Start of Text extract

Returns the reference to the serial port for the sensor.

Examples found in repository

examples/demo.rs (line 77)

fn main() {
    println!("dynpick-force-torque-sensor demo started.");
    println!("Make sure that the sensor is connected to the computer.");
    println!("Make sure setting udev rule. See examples/setup_udev_rule.sh in detail.");

    // Search USB-connected dynpick sensor.
    let path = match search_usb_sensor_path() {
        Ok(Some(path)) => path,
        Ok(None) => {
            println!("No dynpick sensor is connected.");
            return;
        }
        Err(e) => {
            println!("{}", e);
            return;
        }
    };
    println!("Found a sensor. Path: {}", path);

    // Specify the sensitivity manually.
    let sensitivity = {
        let force = Triplet::new(24.9, 24.6, 24.5);
        let torque = Triplet::new(1664.7, 1639.7, 1638.0);
        Sensitivity::new(force, torque)
    };

    // Connect the found sensor.
    let sensor = DynpickSensorBuilder::open(path)
        .map(|b| b.set_sensitivity_manually(sensitivity))
        .and_then(|b| b.build());
    let mut sensor = match sensor {
        Ok(s) => s,
        Err(e) => {
            println!("{}", e);
            return;
        }
    };
    println!("Successfully opened the sensor.");

    // Correct zero-point
    match sensor.zeroed_next() {
        Ok(_) => println!("Offset the sensor."),
        Err(e) => {
            println!("An error occurred during offset: {}", e);
            return;
        }
    }

    // Repeatedly receive wrenches from the sensor.
    let measurement_count = 1000;
    for i in 0..measurement_count {
        std::thread::sleep(sensor.inner_port().timeout());

        match sensor.update() {
            Ok(w) => println!("[{}/{}] {:?}", i + 1, measurement_count, w),
            Err(e) => println!("[{}/{}] {}", i + 1, measurement_count, e),
        }
    }

    // Info
    println!("Product info: {:?}", sensor.receive_product_info());

    println!("dynpick-force-torque-sensor demo finished.");
}

End of Text extract

**Things to do:**
**1)** Decide whether each statement about the demo code is true: (a) the loop takes 1000 measurements, (b) the sensitivity is obtained automatically from the sensor, and (c) between measurements the program sleeps for the port's timeout. Answer yes or no for each and quote the deciding words from the demo code.
**2)** List every comment line (the lines beginning with //) in the demo code, without the slashes.

Start of Entries

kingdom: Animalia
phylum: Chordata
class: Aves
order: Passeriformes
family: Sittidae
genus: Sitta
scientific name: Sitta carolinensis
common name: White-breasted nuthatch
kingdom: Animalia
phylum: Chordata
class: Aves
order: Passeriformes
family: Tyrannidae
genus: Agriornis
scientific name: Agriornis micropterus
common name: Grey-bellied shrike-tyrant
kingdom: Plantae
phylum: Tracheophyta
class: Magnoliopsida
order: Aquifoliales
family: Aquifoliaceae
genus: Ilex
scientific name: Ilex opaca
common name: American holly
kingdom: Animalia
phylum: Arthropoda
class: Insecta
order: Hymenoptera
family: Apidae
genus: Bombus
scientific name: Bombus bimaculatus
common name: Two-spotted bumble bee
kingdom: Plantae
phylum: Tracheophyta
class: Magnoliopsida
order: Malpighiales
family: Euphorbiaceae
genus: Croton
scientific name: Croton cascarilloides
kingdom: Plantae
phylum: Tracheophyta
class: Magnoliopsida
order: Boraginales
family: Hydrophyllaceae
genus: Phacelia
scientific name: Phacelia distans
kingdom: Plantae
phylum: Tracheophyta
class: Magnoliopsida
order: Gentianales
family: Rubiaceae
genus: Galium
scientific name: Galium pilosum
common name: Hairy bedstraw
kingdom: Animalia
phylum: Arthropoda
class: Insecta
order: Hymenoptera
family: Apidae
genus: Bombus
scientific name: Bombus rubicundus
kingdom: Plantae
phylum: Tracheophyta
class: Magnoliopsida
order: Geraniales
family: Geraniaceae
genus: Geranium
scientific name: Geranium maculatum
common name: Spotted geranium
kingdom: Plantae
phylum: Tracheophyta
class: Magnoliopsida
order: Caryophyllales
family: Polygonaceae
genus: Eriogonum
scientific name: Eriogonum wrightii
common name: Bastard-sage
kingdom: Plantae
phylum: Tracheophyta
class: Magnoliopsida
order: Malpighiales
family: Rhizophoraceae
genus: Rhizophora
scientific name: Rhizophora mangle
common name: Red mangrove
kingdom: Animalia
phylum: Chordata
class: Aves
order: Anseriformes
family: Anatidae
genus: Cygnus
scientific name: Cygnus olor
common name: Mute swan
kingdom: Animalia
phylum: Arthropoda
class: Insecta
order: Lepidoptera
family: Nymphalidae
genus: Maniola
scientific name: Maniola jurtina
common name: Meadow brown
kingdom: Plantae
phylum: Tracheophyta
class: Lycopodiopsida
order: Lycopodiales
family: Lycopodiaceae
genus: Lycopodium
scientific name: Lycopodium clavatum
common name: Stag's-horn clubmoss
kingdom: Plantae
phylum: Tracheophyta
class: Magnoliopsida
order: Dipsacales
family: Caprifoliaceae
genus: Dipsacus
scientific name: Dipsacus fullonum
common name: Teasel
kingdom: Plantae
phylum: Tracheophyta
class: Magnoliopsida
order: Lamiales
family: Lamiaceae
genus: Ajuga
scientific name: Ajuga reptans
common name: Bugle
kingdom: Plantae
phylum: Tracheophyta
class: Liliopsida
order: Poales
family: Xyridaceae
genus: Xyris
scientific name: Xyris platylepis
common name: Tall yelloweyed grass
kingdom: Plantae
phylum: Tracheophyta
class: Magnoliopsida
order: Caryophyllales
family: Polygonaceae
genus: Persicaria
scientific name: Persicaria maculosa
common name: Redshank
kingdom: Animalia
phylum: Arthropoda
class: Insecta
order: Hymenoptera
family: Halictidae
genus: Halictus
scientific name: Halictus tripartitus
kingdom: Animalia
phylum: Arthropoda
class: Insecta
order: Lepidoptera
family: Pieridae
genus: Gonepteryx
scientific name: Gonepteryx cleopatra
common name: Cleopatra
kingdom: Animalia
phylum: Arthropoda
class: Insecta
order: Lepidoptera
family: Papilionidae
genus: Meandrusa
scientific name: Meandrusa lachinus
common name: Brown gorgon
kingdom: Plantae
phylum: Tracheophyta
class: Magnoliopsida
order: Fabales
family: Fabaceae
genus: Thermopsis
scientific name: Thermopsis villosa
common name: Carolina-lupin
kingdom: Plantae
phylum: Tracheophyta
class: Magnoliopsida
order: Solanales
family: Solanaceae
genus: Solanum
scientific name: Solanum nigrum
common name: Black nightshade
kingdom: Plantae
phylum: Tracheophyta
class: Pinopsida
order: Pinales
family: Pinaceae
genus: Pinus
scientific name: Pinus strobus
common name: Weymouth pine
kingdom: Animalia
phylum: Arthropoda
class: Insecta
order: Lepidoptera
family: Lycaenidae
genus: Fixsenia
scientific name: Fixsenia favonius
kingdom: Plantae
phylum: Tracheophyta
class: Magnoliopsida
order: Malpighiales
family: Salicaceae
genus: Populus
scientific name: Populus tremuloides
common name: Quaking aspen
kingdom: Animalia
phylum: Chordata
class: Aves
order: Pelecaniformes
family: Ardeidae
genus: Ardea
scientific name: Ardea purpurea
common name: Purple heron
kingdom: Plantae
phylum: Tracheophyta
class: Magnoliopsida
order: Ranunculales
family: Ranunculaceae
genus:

End of Entries

**Full answers:**
**1)**
(a) Yes: "let measurement_count = 1000;"
(b) No: "// Specify the sensitivity manually."
(c) Yes: "std::thread::sleep(sensor.inner_port().timeout());"

**2)**
- Search USB-connected dynpick sensor.
- Specify the sensitivity manually.
- Connect the found sensor.
- Correct zero-point
- Repeatedly receive wrenches from the sensor.
- Info